Maybe I'm thinking about tripe in the aftermath of making haggis for Robert Burns birthday.
Maybe I long to be back in Rome where we had a hearty and delicious tripe dish last year. It was called, oddly enough, Trippa alla Romana.
For whatever reason, I have stomach on my mind.
Roman tripe...Simple tomato sauce, honeycomb tripe and grated cheese. Back in Rome I loved it so much I ate half of it before I remembered to snap a photo.
It was magnificent.
Yes, tripe is cow stomach. Reticulum tripe, aka honeycomb tripe, is the second of the ruminants four stomachs. Although all stomachs are eaten, the most popular are honeycomb tripe and book tripe, which is the third or omasum stomach. Book tripe is used in my fav dim sum dish. It's lighter than honeycomb tripe, with filaments like bits of sea grass waving from the sand.
But last night was the first time I cooked with it.

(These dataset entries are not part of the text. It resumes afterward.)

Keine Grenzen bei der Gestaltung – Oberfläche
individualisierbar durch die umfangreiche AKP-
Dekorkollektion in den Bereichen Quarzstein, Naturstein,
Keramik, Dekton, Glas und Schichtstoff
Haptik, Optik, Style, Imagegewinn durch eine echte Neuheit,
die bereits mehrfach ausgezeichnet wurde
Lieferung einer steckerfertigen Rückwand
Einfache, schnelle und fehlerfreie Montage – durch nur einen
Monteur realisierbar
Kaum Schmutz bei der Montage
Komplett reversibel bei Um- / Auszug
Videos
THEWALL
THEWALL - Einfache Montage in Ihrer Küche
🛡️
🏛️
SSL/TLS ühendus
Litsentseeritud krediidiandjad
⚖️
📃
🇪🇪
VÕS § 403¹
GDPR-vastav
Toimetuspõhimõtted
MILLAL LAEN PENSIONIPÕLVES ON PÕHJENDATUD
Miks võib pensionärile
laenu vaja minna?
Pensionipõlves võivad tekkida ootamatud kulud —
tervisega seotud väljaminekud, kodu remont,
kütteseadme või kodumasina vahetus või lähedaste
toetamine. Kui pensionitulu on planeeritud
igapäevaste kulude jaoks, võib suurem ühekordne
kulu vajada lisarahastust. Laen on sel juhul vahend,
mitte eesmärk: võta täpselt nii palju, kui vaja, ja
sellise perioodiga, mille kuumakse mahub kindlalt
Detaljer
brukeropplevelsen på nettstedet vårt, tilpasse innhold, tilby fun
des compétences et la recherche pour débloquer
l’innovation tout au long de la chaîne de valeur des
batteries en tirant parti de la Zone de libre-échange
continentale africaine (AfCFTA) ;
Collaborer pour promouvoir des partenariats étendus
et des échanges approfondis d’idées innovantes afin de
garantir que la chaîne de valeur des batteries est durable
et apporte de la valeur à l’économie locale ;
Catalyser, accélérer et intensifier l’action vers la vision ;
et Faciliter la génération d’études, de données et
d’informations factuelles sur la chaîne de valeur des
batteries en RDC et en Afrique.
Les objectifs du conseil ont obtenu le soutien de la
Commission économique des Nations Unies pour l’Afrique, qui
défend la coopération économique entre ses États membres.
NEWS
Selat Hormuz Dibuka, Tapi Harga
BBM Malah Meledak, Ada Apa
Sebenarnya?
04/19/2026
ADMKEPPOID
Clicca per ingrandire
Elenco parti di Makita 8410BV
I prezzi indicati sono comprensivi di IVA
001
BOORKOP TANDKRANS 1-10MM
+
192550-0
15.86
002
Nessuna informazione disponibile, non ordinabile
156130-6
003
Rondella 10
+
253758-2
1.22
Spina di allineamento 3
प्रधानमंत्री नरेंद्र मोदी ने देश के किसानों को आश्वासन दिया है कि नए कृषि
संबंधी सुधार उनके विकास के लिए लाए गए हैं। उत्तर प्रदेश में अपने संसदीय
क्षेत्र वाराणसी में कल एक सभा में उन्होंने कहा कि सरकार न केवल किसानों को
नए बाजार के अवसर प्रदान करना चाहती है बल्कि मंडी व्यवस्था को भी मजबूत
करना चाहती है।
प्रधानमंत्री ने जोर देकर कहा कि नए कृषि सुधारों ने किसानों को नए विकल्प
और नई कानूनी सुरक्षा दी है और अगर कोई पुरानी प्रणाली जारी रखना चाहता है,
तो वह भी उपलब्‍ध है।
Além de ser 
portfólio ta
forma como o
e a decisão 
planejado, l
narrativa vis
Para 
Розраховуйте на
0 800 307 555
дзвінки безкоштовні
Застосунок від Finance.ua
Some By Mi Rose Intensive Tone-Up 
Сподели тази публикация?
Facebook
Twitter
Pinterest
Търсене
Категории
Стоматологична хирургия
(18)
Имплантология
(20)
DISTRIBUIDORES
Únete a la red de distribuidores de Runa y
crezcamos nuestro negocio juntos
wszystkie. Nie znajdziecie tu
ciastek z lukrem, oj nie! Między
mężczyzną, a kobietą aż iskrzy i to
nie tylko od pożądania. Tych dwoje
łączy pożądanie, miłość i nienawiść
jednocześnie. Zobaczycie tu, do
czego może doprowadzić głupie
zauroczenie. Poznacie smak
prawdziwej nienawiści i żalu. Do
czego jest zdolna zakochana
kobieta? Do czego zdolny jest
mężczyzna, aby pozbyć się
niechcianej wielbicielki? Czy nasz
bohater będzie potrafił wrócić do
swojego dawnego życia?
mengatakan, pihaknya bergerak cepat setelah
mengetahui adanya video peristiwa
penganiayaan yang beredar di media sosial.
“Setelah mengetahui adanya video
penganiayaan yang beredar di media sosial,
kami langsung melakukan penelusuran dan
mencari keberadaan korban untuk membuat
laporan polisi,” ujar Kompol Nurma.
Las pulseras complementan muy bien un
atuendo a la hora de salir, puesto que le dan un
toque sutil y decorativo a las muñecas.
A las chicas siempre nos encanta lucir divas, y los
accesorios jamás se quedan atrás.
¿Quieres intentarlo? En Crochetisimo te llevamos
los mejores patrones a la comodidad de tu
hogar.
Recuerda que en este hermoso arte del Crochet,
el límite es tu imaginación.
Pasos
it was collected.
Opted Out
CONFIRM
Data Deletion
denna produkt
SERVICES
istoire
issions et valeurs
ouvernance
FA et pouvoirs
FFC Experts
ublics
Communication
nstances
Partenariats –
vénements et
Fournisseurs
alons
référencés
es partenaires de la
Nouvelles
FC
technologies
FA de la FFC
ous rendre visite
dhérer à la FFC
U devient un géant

I used one of Mario Batali's* recipes that mimicked the dish I had in Rome. It was so simple. So delicious too.
Rinse the tripe inside and out. It may smell a little like a wet dog, just a slight funk, but that's OK. I used less than two pounds of tripe and two quarts of sauce to feed three with leftovers.
Simmer the tripe for 1.5 hours in water to cover (plus two inches), a cup of white vinegar and a Tablespoon of vanilla. (I don't know what the vanilla does but the resulting tripe smells not at all gamey)
The recipe uses a simple home made tomato sauce of tomatoes, onion, grated carrot, a little red wine and garlic. Batali doesn't even add wine in his recipe (but I did). No sugar either because the carrot is the sweetener.
Cooked and cut in 1/4 inch strips, honeycomb tripe is sauteed with onion and simmered in the sauce for 20-30 minutes. The dish is finished with grated Parmesan and Romano cheeses. As always, season with salt to taste.
The photo shows the tripe before being sauteed with onion simmered with sauce.
I don't know why tripe is so maligned. I suppose it's lumped in with other offal as 'weird,' 'stinky,' or every cook's favorite, 'gross.'
Maybe because it was the food of poor folk.
But tripe is relatively inexpensive, easy to work with, and takes on the flavor of whatever it's cooked with.
It doesn't have a bloody, earthy, bold taste like liver. What it lacks in flavor, it adds in texture, adding low-fat, zero carb protein to a dish.
So... make menudo. Make Roman tripe, make dim sum tripe. But make tripe.
Love big and eat well.
* I have always loved Mario Batali's recipes. Never had one that didn't do exactly what it was supposed to do.